Обратимся к египтянам. Наиболее стойкие и шаблонные связи между египтянами (или египетскими греками) и некромантией относятся к периоду империи. Происхождение Мериса Вергилия (39 г. до н.э.), часто призывающего души из могил, не уточняется. Впрочем, коль скоро он носит имя одного из фараонов, упоминаемых Геродотом, предполагается, что он египтянин[21]. Помимо того, что некромантические способности Эрихто Лукана (прибл. 65 г. н.э.) противопоставляются некромантии «таинственного Мемфиса», магические ингредиенты её воскрешающего зелья напоминают, словно пародия, геродотово описание чудес разных частей Египта: летающие змеи Аравии, кожа ливийских рогатых змей, а также пепел феникса. Вольпильяк пришла к мнению, якобы обряды Эрихто частично отображают техники, аналогичные описанным в греческих папирусах Египта, а частично – египетский процесс мумификации. Хотя её детальный сравнительный анализ достаточно искусен, убедила она им немногих[22].

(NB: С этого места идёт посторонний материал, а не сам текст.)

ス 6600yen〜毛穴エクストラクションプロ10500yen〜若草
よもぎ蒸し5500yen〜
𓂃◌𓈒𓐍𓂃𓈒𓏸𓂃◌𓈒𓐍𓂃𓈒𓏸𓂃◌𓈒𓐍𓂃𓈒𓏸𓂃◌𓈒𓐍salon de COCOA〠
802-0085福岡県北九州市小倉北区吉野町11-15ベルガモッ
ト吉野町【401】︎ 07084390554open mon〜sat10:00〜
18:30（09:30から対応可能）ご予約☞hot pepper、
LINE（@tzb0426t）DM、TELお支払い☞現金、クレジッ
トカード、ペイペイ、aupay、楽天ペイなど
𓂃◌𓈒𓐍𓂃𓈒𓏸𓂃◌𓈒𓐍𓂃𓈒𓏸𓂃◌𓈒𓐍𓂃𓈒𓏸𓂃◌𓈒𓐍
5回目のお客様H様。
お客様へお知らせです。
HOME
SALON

В частности, широко освещают связь некромантии с Египтом и тамошними жрецами два источника. В «Псевдо-Клементинах» (III в. н.э.) есть простой пример. В тексте рассказывается о том, что в молодости Климент Римский отчаялся узнать, бессмертна ли душа. Он решил отправиться в Египет и найти там жреца, который вызвал бы для него мертвеца и таким образом разрешил бы его сомнения. Его друг-философ отговорил Климента от столь нечестивого деяния. В этом плане, впрочем, интересной и важной для более широкого понимания является история Фессала Тралльского, приведённая в предисловии к его книге о медицинских свойствах растений, посвящённой Нерону (правившему в 54-68 гг. н.э.). Автор рассказывает, как, будучи упорным молодым учеником, он отчаялся из-за своих неудач в области применения медицинских рецептов из труда Нехепсо, которым он следовал с совершенной точностью; так, он отправился к жрецу Диосполиса (т.е. Фив) для получения ключа к рецептам. Этот жрец завоевал доверие Фессала своей высокой нравственностью и почтенным возрастом. Он был способен вызывать видения (призраков?) в чаше с водой. Он устроил Фессалу консультацию с одной из этих сил. Сначала Фессал должен был поститься в течение трёх дней, пока жрец готовил специальную комнату. Затем жрец спросил у Фессала, с кем тот хочет побеседовать: с душой мертвеца (ψυχει νεκρου τινος) или с богом. Фессал избрал бога Асклепия. Жрец призвал Асклепия, используя тайные слова, и усадил Фессала в комнате, приказав ему смотреть на трон напротив него, где бог незамедлительно материализовался. С учётом того, что Фессалу предложили выбор между призраком и богом уже на финальном этапе приготовлений, можно предположить, что богов и призраков призывали посредством идентичных техник. Климент Александрийский (II-III вв. н.э.), несомненно, говорил об аналогичной комнате, когда упоминал «ἄδυτα[23] египтян» в связи с νεκυομαντεια этрусков. Особо интересен в контексте истории Фессала совершенно аналогичный фрагмент из греческого романа, в котором герой, ожидающий манифестацию Асклепия, сталкивается скорее с призраком, чем с богом. В любом случае, однако, боги не всегда были теми, кем казались в подобных контекстах: Эвнапий (кон. IV в. н.э.) рассказывает о призраке гладиатора, которого призвал для философа Ямвлиха египетский волшебник; призрак называл себя Аполлоном[24].